Cantora amazonense une pop contemporâneo, referências amazônicas e experiências pessoais em álbum sobre transformação, despedidas e novos ciclos
A cantora, atriz e produtora amazonense Cella lançou nesta sexta-feira (08) o aguardado álbum “Efeito Borboleta”, primeiro projeto autoral de estúdio da artista. Com 10 faixas inéditas, o trabalho marca uma nova fase em sua trajetória ao aprofundar sua identidade musical, estética visual e narrativa artística. Entre floresta e concreto, Cella lança “Efeito Borboleta” como uma obra que traduz transformação, amadurecimento e coragem para recomeçar.
O álbum apresenta sonoridades que transitam entre dark pop tropical, elementos eletrônicos e influências amazônicas. Além disso, reforça o protagonismo de artistas nortistas dentro do cenário pop contemporâneo brasileiro. O projeto conta com participações de nomes como Ana Mady, Doral, Miss Tacacá e Lofihouseboy.
Álbum traduz mudanças e amadurecimento artístico
Inspirado na teoria do efeito borboleta, o disco parte da ideia de que pequenas ações podem gerar impactos profundos. Mais do que um lançamento musical, o projeto simboliza um processo interno vivido pela cantora nos últimos anos.
“Esse álbum fala sobre transformação. Sobre entender que algumas versões nossas precisam acabar para que outras possam nascer”, declarou Cella ao apresentar o conceito do disco.
A artista nasceu em Manaus e mudou-se ainda jovem para o Rio de Janeiro, experiência que influenciou diretamente a construção visual e sonora do trabalho. O álbum explora justamente o encontro entre natureza e cidade, raízes e movimento.
“Existe em mim essa mistura entre raiz e movimento. Esse álbum abraça exatamente esse contraste”, afirmou.
“Encantaria” abriu caminho para nova fase
A faixa “Encantaria”, lançada anteriormente em março, foi responsável por apresentar ao público o chamado “CarimPop”, estilo criado por Cella que mistura carimbó e pop contemporâneo. A música traz referências à floresta amazônica, liberdade e ancestralidade.

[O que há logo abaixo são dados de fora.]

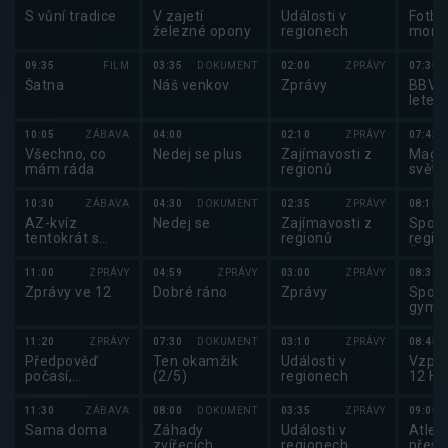
S vůní tradice
V zajetí
Události v
Fotba
železné opony
regionech
mome
09:35
FILM
03:35
DOKUMENT
02:00
ZPRÁVY
07:35
Šatna
Náš venkov
Zprávy
BBV p
letec
10:05
ZÁBAVA
04:00
02:10
ZPRÁVY
07:45
Všechno, co
Nedej se plus
Zajímavosti z
Maga
mám ráda
regionů
světo
badm
10:30
ZÁBAVA
04:30
DOKUMENT
02:35
ZPRÁVY
08:15
AZ-kvíz
Nedej se
Zajímavosti z
Sport
tentokrát s
regionů
regio
Fortunou
ČR v 
gymn
11:00
ZPRÁVY
04:59
ZPRÁVY
03:00
ZPRÁVY
08:30
Zprávy ve 12
Dobré ráno
Zprávy
Sport
gymna
Mezin
MČR 
11:20
ZPRÁVY
07:30
DOKUMENT
03:10
ZPRÁVY
08:45
akrob
Předpověď
Ten okamžik
Události v
Vzpír
gymn
počasí,
(2/5)
regionech
12 Ha
Sportovní
zprávy,
11:30
ZÁBAVA
08:00
DOKUMENT
03:35
ZPRÁVY
09:05
Události v
Sama doma
Záhady
Události v
Atlet
regionech plus
zvířecích
regionech
přesp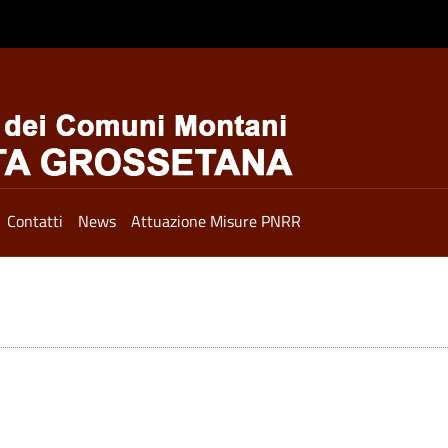
Contatti
News
Attuazione Misure PNRR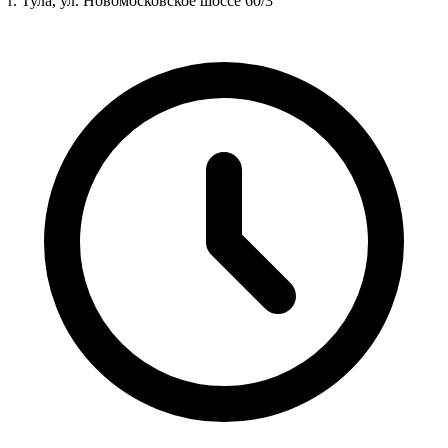
г. Тула, ул. Новомосковское шоссе 60/3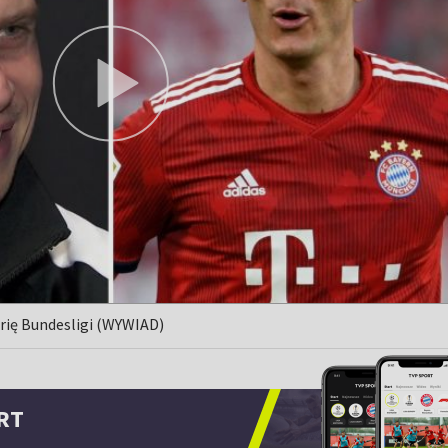
torię Bundesligi (WYWIAD)
RT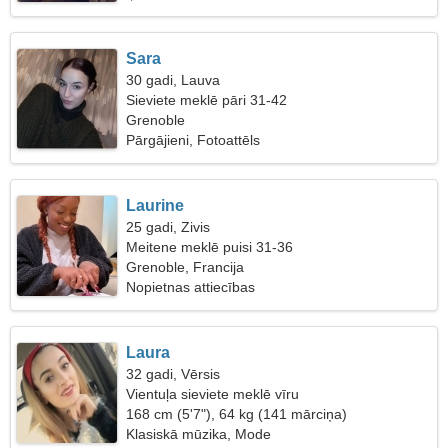
Sara
30 gadi, Lauva
Sieviete meklē pāri 31-42
Grenoble
Pārgājieni, Fotoattēls
Laurine
25 gadi, Zivis
Meitene meklē puisi 31-36
Grenoble, Francija
Nopietnas attiecības
Laura
32 gadi, Vērsis
Vientuļa sieviete meklē vīru
168 cm (5'7"), 64 kg (141 mārciņa)
Klasiskā mūzika, Mode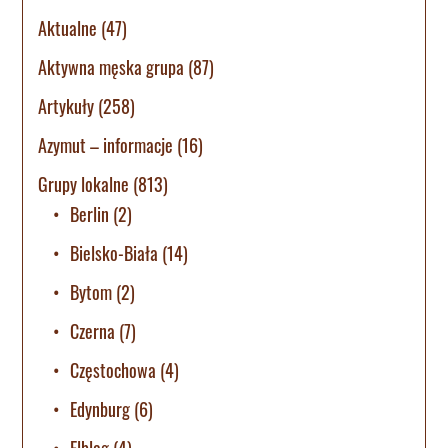
Aktualne
(47)
Aktywna męska grupa
(87)
Artykuły
(258)
Azymut – informacje
(16)
Grupy lokalne
(813)
Berlin
(2)
Bielsko-Biała
(14)
Bytom
(2)
Czerna
(7)
Częstochowa
(4)
Edynburg
(6)
Elbląg
(4)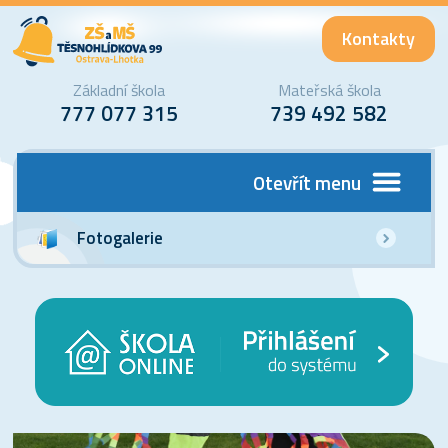
Kontakty
Základní škola
Mateřská škola
777 077 315
739 492 582
Otevřít menu
Fotogalerie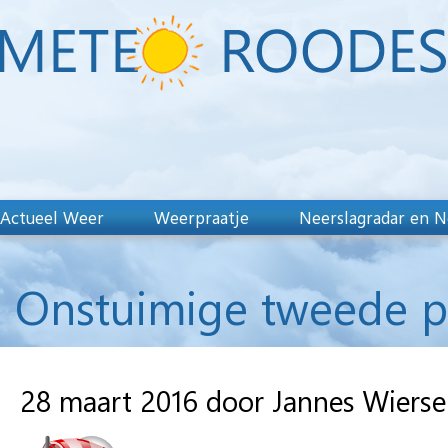
Actueel Weer
Weerpraatje
Neerslagradar en N
Onstuimige tweede p
28 maart 2016 door Jannes Wiers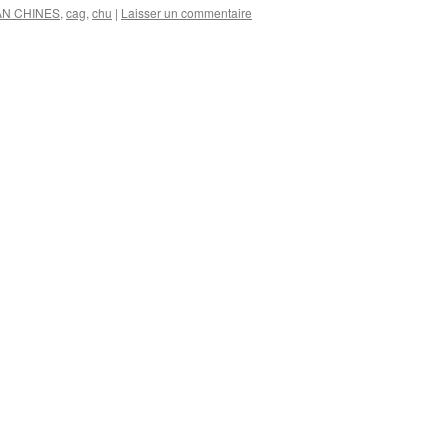
AN CHINES
,
cag
,
chu
|
Laisser un commentaire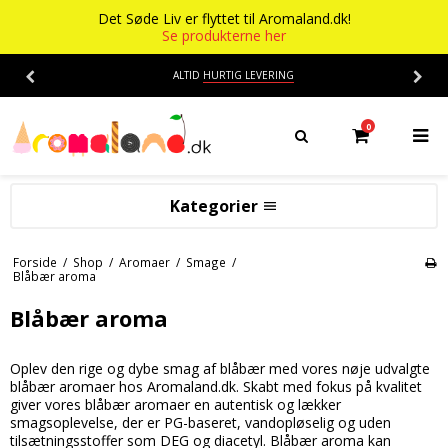
Det Søde Liv er flyttet til Aromaland.dk!
Se produkterne her
ALTID
HURTIG LEVERING
0
Kategorier
Aromaer
Forside
/
Shop
/
Aromaer
/
Smage
/
Blåbær aroma
Flasker
Smage
Blåbær aroma
Baser
Alkohol aroma
Ananas aroma
Det Søde Liv
Oplev den rige og dybe smag af blåbær med vores nøje udvalgte
blåbær aromaer hos Aromaland.dk. Skabt med fokus på kvalitet
Banan aroma
Isenkram
Aromaer
giver vores blåbær aromaer en autentisk og lækker
smagsoplevelse, der er PG-baseret, vandopløselig og uden
Blåbær aroma
Chokolade
Opskrifter
tilsætningsstoffer som DEG og diacetyl. Blåbær aroma kan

Com percussões marcantes e atmosfera ritualística, a canção tornou-se uma das principais portas de entrada para o universo criativo do álbum. A proposta reforça a intenção da cantora de valorizar elementos culturais da região Norte dentro da música pop nacional.

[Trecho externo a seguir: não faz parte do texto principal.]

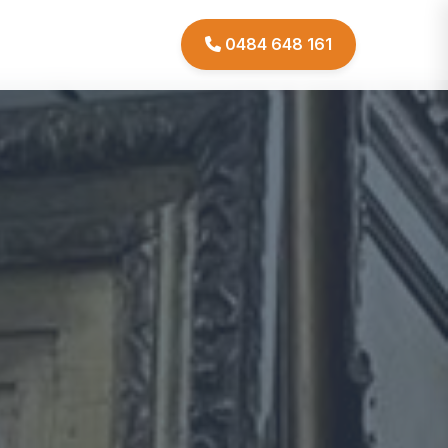
0484 648 161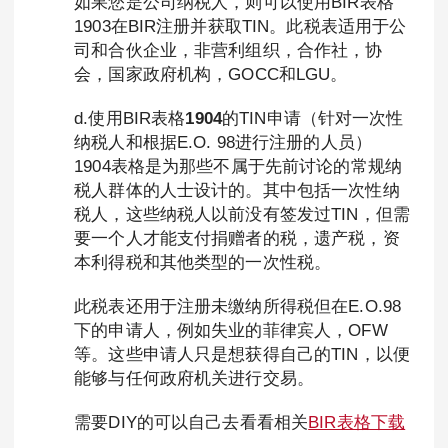
如果您是公司纳税人，则可以使用BIR表格
1903在BIR注册并获取TIN。此税表适用于公
司和合伙企业，非营利组织，合作社，协
会，国家政府机构，GOCC和LGU。
d.使用BIR表格
1904
的TIN申请（针对一次性
纳税人和根据E.O. 98进行注册的人员）
1904表格是为那些不属于先前讨论的常规纳
税人群体的人士设计的。其中包括一次性纳
税人，这些纳税人以前没有签发过TIN，但需
要一个人才能支付捐赠者的税，遗产税，资
本利得税和其他类型的一次性税。
此税表还用于注册未缴纳所得税但在E.O.98
下的申请人，例如失业的菲律宾人，OFW
等。这些申请人只是想获得自己的TIN，以便
能够与任何政府机关进行交易。
需要DIY的可以自己去看看相关
BIR表格下载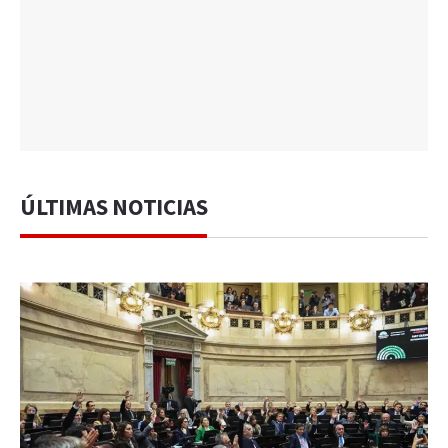
ÚLTIMAS NOTICIAS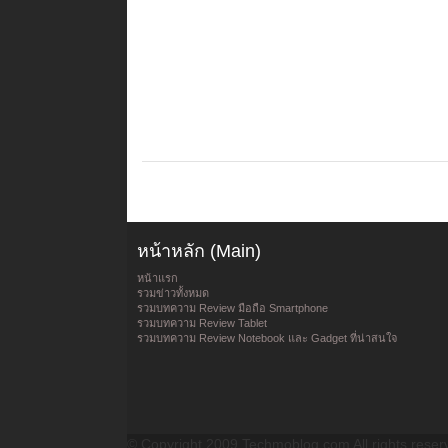
หน้าหลัก (Main)
หน้าแรก
รวมข่าวทั้งหมด
รวมบทความ Review มือถือ Smartphone
รวมบทความ Review Tablet
รวมบทความ Review Notebook และ Gadget ที่น่าสนใจ
© Copyright 2009 Techmoblog.com All rights reser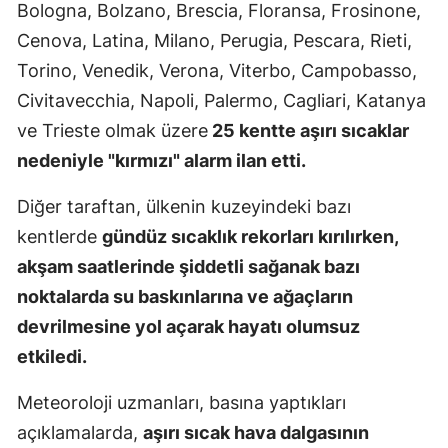
Bologna, Bolzano, Brescia, Floransa, Frosinone,
Mersin
Cenova, Latina, Milano, Perugia, Pescara, Rieti,
İstanbul
Torino, Venedik, Verona, Viterbo, Campobasso,
Civitavecchia, Napoli, Palermo, Cagliari, Katanya
İzmir
ve Trieste olmak üzere
25 kentte aşırı sıcaklar
Kars
nedeniyle "kırmızı" alarm ilan etti.
Kastamonu
Diğer taraftan, ülkenin kuzeyindeki bazı
Kayseri
kentlerde
gündüz sıcaklık rekorları kırılırken,
akşam saatlerinde şiddetli sağanak bazı
Kırklareli
noktalarda su baskınlarına ve ağaçların
Kırşehir
devrilmesine yol açarak hayatı olumsuz
etkiledi.
Kocaeli
Konya
Meteoroloji uzmanları, basına yaptıkları
açıklamalarda,
aşırı sıcak hava dalgasının
Kütahya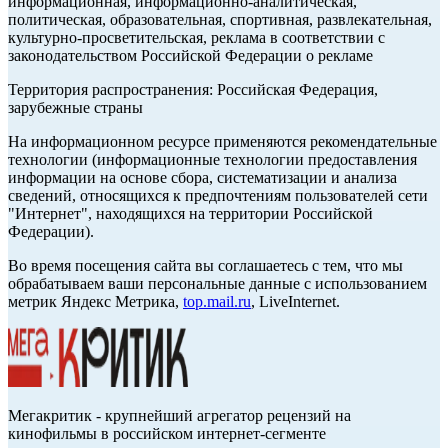
информационная, информационно-аналитическая,
политическая, образовательная, спортивная, развлекательная,
культурно-просветительская, реклама в соответствии с
законодательством Российской Федерации о рекламе
Территория распространения: Российская Федерация,
зарубежные страны
На информационном ресурсе применяются рекомендательные
технологии (информационные технологии предоставления
информации на основе сбора, систематизации и анализа
сведений, относящихся к предпочтениям пользователей сети
"Интернет", находящихся на территории Российской
Федерации).
Во время посещения сайта вы соглашаетесь с тем, что мы
обрабатываем ваши персональные данные с использованием
метрик Яндекс Метрика,
top.mail.ru
, LiveInternet.
Мегакритик - крупнейший агрегатор рецензий на
кинофильмы в российском интернет-сегменте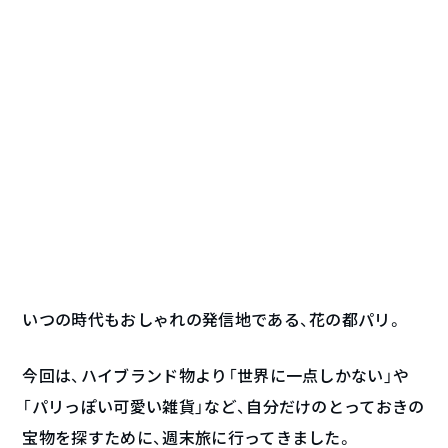
いつの時代もおしゃれの発信地である、花の都パリ。
今回は、ハイブランド物より「世界に一点しかない」や
「パリっぽい可愛い雑貨」など、自分だけのとっておきの
宝物を探すために、週末旅に行ってきました。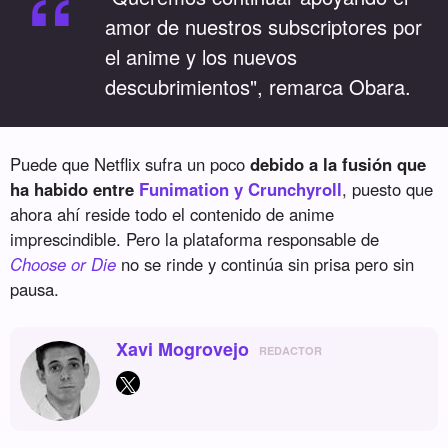
“
amor de nuestros subscriptores por
el anime y los nuevos
descubrimientos", remarca Obara.
Puede que Netflix sufra un poco
debido a la fusión que
ha habido entre
Funimation y Crunchyroll
, puesto que
ahora ahí reside todo el contenido de anime
imprescindible. Pero la plataforma responsable de
Choose or Die
no se rinde y continúa sin prisa pero sin
pausa.
Xavi Mogrovejo
REDACTOR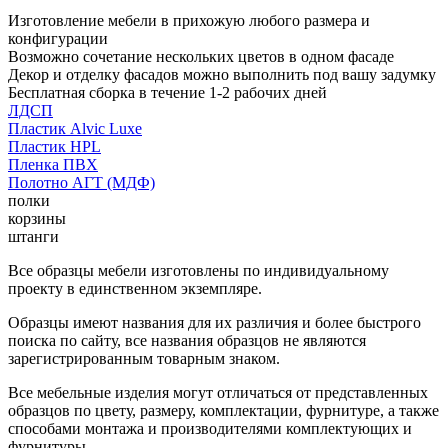
Изготовление мебели в прихожую любого размера и
конфигурации
Возможно сочетание нескольких цветов в одном фасаде
Декор и отделку фасадов можно выполнить под вашу задумку
Бесплатная сборка в течение 1-2 рабочих дней
ЛДСП
Пластик Alvic Luxe
Пластик HPL
Пленка ПВХ
Полотно АГТ (МДФ)
полки
корзины
штанги
Все образцы мебели изготовлены по индивидуальному
проекту в единственном экземпляре.
Образцы имеют названия для их различия и более быстрого
поиска по сайту, все названия образцов не являются
зарегистрированным товарным знаком.
Все мебельные изделия могут отличаться от представленных
образцов по цвету, размеру, комплектации, фурнитуре, а также
способами монтажа и производителями комплектующих и
фурнитуры.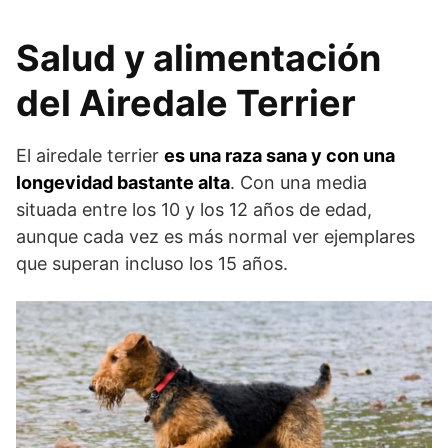
Salud y alimentación
del Airedale Terrier
El airedale terrier
es una raza sana y con una
longevidad bastante alta
. Con una media
situada entre los 10 y los 12 años de edad,
aunque cada vez es más normal ver ejemplares
que superan incluso los 15 años.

Faixas exploram relações, identidade e pertencimento
Ao longo do disco, Cella mergulha em temas como autoestima, despedidas, pertencimento e reconstrução emocional. Em “Demais pra Você”, a artista fala sobre reconhecer o próprio valor após relações desequilibradas.

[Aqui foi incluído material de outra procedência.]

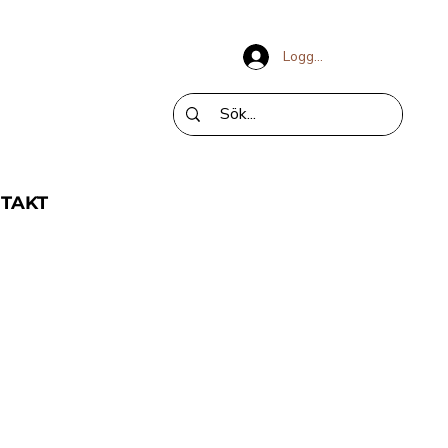
Logga in
TAKT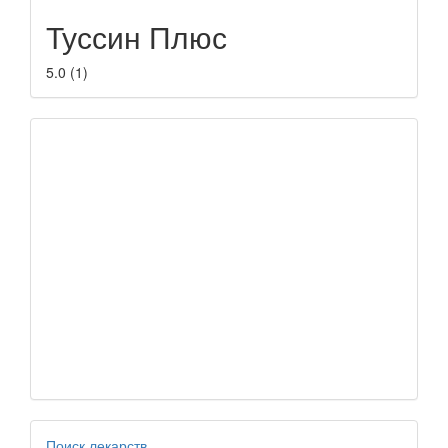
Туссин Плюс
5.0
(
1
)
Поиск лекарств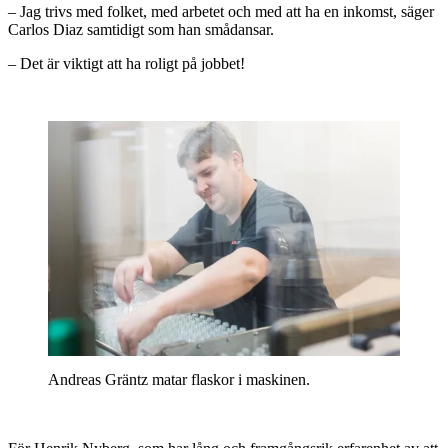
– Jag trivs med folket, med arbetet och med att ha en inkomst, säger
Carlos Diaz samtidigt som han smådansar.
– Det är viktigt att ha roligt på jobbet!
Andreas Gräntz matar flaskor i maskinen.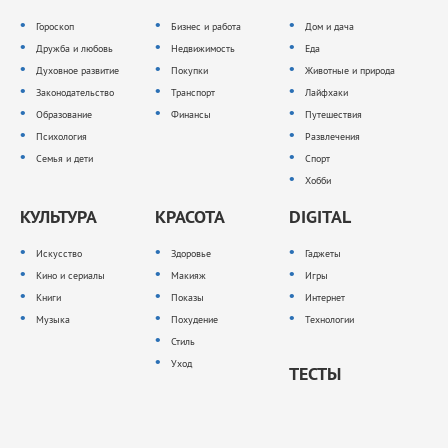
Гороскоп
Бизнес и работа
Дом и дача
Дружба и любовь
Недвижимость
Еда
Духовное развитие
Покупки
Животные и природа
Законодательство
Транспорт
Лайфхаки
Образование
Финансы
Путешествия
Психология
Развлечения
Семья и дети
Спорт
Хобби
КУЛЬТУРА
КРАСОТА
DIGITAL
Искусство
Здоровье
Гаджеты
Кино и сериалы
Макияж
Игры
Книги
Показы
Интернет
Музыка
Похудение
Технологии
Стиль
Уход
ТЕСТЫ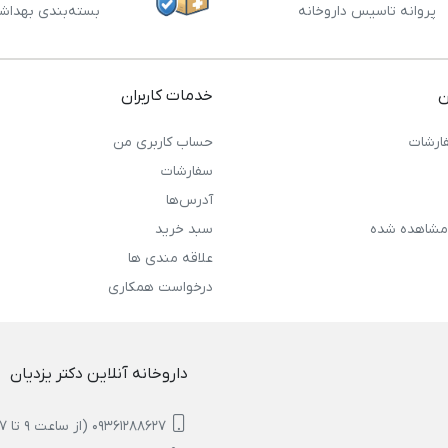
پروانه تاسیس داروخانه
بسته‌بندی بهداش
ن
خدمات کاربران
ارشات
حساب کاربری من
سفارشات
آدرس‌ها
مشاهده شده
سبد خرید
علاقه مندی ها
درخواست همکاری
داروخانه آنلاین دکتر یزدیان
09361288627 (از ساعت 9 تا 17)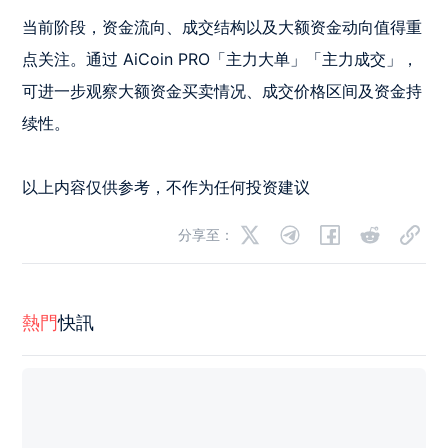
当前阶段，资金流向、成交结构以及大额资金动向值得重
点关注。通过 AiCoin PRO「主力大单」「主力成交」，
可进一步观察大额资金买卖情况、成交价格区间及资金持
续性。

以上内容仅供参考，不作为任何投资建议
分享至：
熱門
快訊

Já “MEU NORTE” aposta em uma sonoridade dançante para abordar reconexão com as origens e identidade pessoal. O interlúdio “+5592”, em parceria com Ana Mady, utiliza o código de área de Manaus para simbolizar uma ligação afetiva com sua terra natal.
Entre floresta e concreto, Cella lança “Efeito Borboleta” também como um retrato geracional. O projeto transforma experiências íntimas em linguagem estética acessível ao público jovem.
Faixas como “Veneno” e “Karma” exploram relações intensas, consequências emocionais e processos de libertação. Enquanto isso, os remixes assinados por Miss Tacacá e Lofihouseboy adicionam beats experimentais e texturas eletrônicas ao encerramento do álbum.
Carreira ganhou projeção nacional após reality musical
Conhecida nacionalmente desde sua participação no programa The Voice Kids, em 2017, Cella construiu uma carreira que transita entre música, audiovisual e teatro musical.
Recentemente, a artista protagonizou o espetáculo “Fala Sério, Mãe! – Elas Só Mudam de Endereço”, ao lado da escritora Thalita Rebouças, em temporada realizada no Roxy Dinner Show, em Copacabana.
Agora, com “Efeito Borboleta”, a cantora consolida sua assinatura artística e amplia seu espaço dentro da nova cena pop brasileira.
“Esse disco também fala sobre coragem. Porque mudar exige coragem. E espero que quem escute também se permita viver os próprios processos”, finalizou a artista.